Sometimes, drug sales charges are much more difficult for Minnesota prosecutors to prove than drug possession charges. That is because selling drugs is an action that physical evidence may not exist for, but drug possession usually involves the physical proof of drugs found in a defendant's pocket, car or residence.
In order to prove drug sales allegations, officers will search for specific kinds of evidence that can strengthen the prosecution's case in the typical drug sales matter. Evidence that might be used to convict someone of drug sales include the possession of scales and measuring devices, possession of small plastic baggies and containers that can be used to divide and sell drugs, possession of address books with buyer and money-paid or money-owed information and possession of cellphones, beepers and pagers.
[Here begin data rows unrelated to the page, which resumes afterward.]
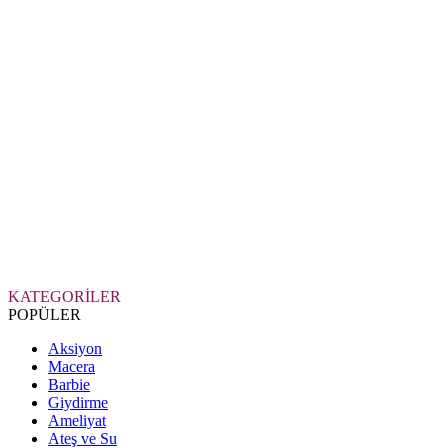
KATEGORİLER
POPÜLER
Aksiyon
Macera
Barbie
Giydirme
Ameliyat
Ateş ve Su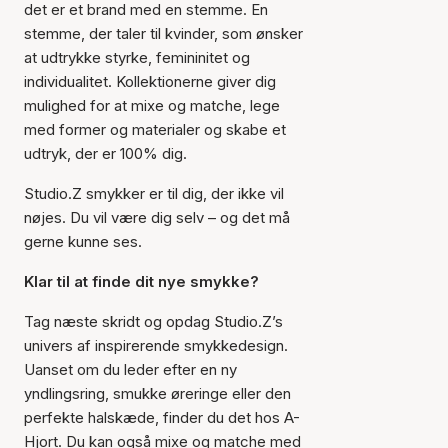
det er et brand med en stemme. En
stemme, der taler til kvinder, som ønsker
at udtrykke styrke, femininitet og
individualitet. Kollektionerne giver dig
mulighed for at mixe og matche, lege
med former og materialer og skabe et
udtryk, der er 100% dig.
Studio.Z smykker er til dig, der ikke vil
nøjes. Du vil være dig selv – og det må
gerne kunne ses.
Klar til at finde dit nye smykke?
Tag næste skridt og opdag Studio.Z’s
univers af inspirerende smykkedesign.
Uanset om du leder efter en ny
yndlingsring, smukke øreringe eller den
perfekte halskæde, finder du det hos A-
Hjort. Du kan også mixe og matche med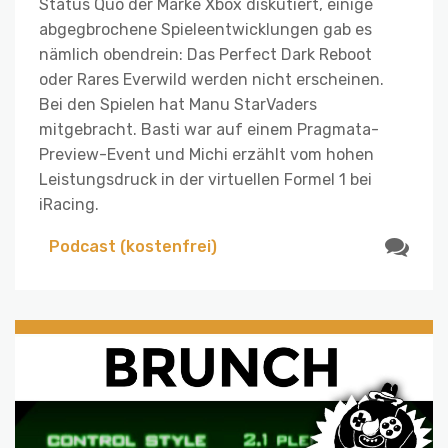
Status Quo der Marke Xbox diskutiert, einige
abgegbrochene Spieleentwicklungen gab es
nämlich obendrein: Das Perfect Dark Reboot
oder Rares Everwild werden nicht erscheinen.
Bei den Spielen hat Manu StarVaders
mitgebracht. Basti war auf einem Pragmata-
Preview-Event und Michi erzählt vom hohen
Leistungsdruck in der virtuellen Formel 1 bei
iRacing.
Podcast (kostenfrei)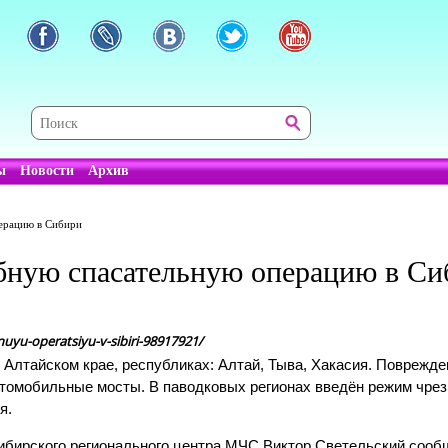
ы
Новости
Архив
ерацию в Сибири
ную спасательную операцию в Си
yu-operatsiyu-v-sibiri-98917921/
в Алтайском крае, республиках: Алтай, Тыва, Хакасия. Поврежд
втомобильные мосты. В паводковых регионах введён режим чрез
я.
бирского регионального центра МЧС Виктор Светельский сообщ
Individuals convicted of narcotics crimes can spend many years in state or federal prison; therefore, if you have been accused of such offenses, you will want to construct a well-thought out and strategic criminal defense strategy. At the Rivers Law Firm, the criminal defense strategies we develop depend on the potential punishments that could be ordered upon conviction and the strength of facts and evidence brought forward by the prosecution.
If evidence is particularly strong against the accused, individuals may choose to seek a plea bargain with the prosecution, and plead guilty to certain charges in exchange for a reduction in punishment consequences. If evidence is particularly week, defendants might try to seek a verdict of not guilty by defending against all of the charges.